[TEXT PROVIDED]

Lockdown may have closed our theatres, but some creative people have embraced the opportunity and are starting to create genuinely exciting and interesting new dramas that embrace the time and provide entertainment in our homes. Clare Norburn has certainly done that with these nine episodes of “real-time” drama which seems to embrace the technology of Zoom, her passion for mediaeval style music from her quartet The Telling and a double act at least as appealing as Tennant and Sheen in their TV series Staged.
The Telling is a four-piece ensemble consisting of Ariane Prossner and Joy Smith on medieval harps, Jorge Jimenez on Vielle, and vocals from the writer Clare Norburn. It recreates the delightful sound of the medieval age and in the same way that we embraced Steeleye Span’s Gaudete or Clannad’s Irish folk music it is an uplifting joyous sound that opens and closes each episode. But The Telling go further combining the music with costumed storytelling.
The resulting story imagines that Emilia (a character name from the Decameron) alone at home and seeking a bank overdraft as her planned concerts are cancelled by Covid connects with Giovanni, a writer, over zoom for a date. These forty something’s had met previously at a dinner party and obviously attracted to each other but also appear to have a shared interest in studying The Decameron. Episode 1 is their first online date on 4th March 2020 which is interrupted by the need to take a Bank call, so they agree to meet later for dinner (if you recall the Lockdown had not started then!). Episode 2 is the next day when Giovanni is waiting for a follow-up call before the awkward conversation reveals that they had had a successful dinner and he had stayed for breakfast. We learn his father died when he was five and his memories of him are like “a shadow seen through a thickly frosted pane of glass”. The call is interrupted by a friend of his mothers telling him that his mother has been taken ill.

[/TEXT PROVIDED]
[GIVEN ENTRIES]

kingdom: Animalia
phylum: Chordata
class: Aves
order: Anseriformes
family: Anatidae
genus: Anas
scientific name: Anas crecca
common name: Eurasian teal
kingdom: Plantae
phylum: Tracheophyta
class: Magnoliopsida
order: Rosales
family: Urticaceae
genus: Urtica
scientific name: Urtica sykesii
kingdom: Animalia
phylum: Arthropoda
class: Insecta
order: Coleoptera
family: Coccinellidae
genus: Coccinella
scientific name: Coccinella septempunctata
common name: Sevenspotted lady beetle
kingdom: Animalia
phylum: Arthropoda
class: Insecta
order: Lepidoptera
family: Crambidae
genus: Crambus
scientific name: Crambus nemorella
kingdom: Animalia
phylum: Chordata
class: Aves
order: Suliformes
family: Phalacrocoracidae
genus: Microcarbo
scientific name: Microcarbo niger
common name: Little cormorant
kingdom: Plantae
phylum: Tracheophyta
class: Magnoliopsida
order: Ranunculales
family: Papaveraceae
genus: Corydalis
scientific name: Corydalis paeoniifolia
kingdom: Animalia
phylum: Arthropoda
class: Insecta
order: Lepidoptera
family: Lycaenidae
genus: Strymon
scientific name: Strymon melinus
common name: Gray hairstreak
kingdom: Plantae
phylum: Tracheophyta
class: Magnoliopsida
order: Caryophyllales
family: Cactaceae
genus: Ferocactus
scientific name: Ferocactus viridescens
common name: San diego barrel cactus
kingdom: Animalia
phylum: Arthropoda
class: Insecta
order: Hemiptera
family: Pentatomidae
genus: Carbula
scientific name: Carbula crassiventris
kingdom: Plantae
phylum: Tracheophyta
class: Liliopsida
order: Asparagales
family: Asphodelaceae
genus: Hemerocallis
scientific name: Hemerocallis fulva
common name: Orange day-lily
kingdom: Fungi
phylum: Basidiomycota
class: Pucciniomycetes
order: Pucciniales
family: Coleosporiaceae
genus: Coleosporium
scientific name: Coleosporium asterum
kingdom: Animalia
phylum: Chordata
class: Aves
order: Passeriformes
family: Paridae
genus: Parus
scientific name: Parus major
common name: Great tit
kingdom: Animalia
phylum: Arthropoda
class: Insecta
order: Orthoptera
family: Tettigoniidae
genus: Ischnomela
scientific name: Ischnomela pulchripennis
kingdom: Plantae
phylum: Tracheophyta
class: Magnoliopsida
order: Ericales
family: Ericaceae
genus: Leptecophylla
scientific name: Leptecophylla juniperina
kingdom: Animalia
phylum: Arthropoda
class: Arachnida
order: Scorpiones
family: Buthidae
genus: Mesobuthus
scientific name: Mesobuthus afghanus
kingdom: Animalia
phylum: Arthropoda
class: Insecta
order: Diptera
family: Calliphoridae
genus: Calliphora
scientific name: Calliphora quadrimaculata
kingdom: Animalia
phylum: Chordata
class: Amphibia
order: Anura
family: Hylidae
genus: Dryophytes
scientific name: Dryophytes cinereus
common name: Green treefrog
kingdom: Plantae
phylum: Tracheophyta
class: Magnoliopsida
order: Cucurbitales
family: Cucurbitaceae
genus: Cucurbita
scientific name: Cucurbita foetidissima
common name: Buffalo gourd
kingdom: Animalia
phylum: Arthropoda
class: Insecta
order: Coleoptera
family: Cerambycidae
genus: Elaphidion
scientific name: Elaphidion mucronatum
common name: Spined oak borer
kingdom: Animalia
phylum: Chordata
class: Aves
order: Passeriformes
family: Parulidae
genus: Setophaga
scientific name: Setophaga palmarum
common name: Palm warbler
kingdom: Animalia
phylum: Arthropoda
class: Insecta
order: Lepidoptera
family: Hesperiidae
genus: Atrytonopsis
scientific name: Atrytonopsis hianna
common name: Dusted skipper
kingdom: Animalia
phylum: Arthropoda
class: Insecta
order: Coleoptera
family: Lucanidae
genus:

[/GIVEN ENTRIES]

▸ **QUESTIONS TO ANSWER**:
1. The review of Clare Norburn's Zoom drama says Emilia and Giovanni agree to meet later for dinner in Episode 1. Explain why they make that arrangement.
2. In the review of Clare Norburn's Zoom drama, what instrument does Jorge Jimenez play in The Telling?
3. Continue the review of Clare Norburn's Zoom drama from the point where it stops.

▸ **ANSWERS PER TASK**:
1. Their first online date, on 4th March 2020, is interrupted because one of them needs to take a bank call, so they agree to meet later for dinner instead. The review points out that meeting in person was still possible then because lockdown had not yet started.

2. He plays the vielle.

3.
Rachael Stirling (perhaps best known for being Diana Rigg’s daughter and her role in “Tipping the velvet”) is a very believable Emilia as she conveys the nervous excitement of the first flushes of love and reassuring him with a sparkle in her eyes that he is “doing just fine”. Alec Newman (another accomplished actor who did two series of Waterloo Road) is Giovanni. We see him both in his conversations with Emilia but also in asides to the camera when he shares his inner thoughts. This simple device adds to the intrigue of the drama.
Nicholas Renton directs this production in lockdown over zoom with the actors recording themselves on their phones and devises, but it looks and sounds real as if we are eavesdropping on the blossoming romantic relationship. Where will this lockdown love story go over the coming weeks as new episodes are released to reflect other moments of significance in the last twelve months? I am hooked to find out but will have to wait until 23rd March for episode 3, the anniversary of Lockdown 1.0, so that leaves plenty of time for you to catch up on the first two episodes on YouTube (30 minutes well spent!)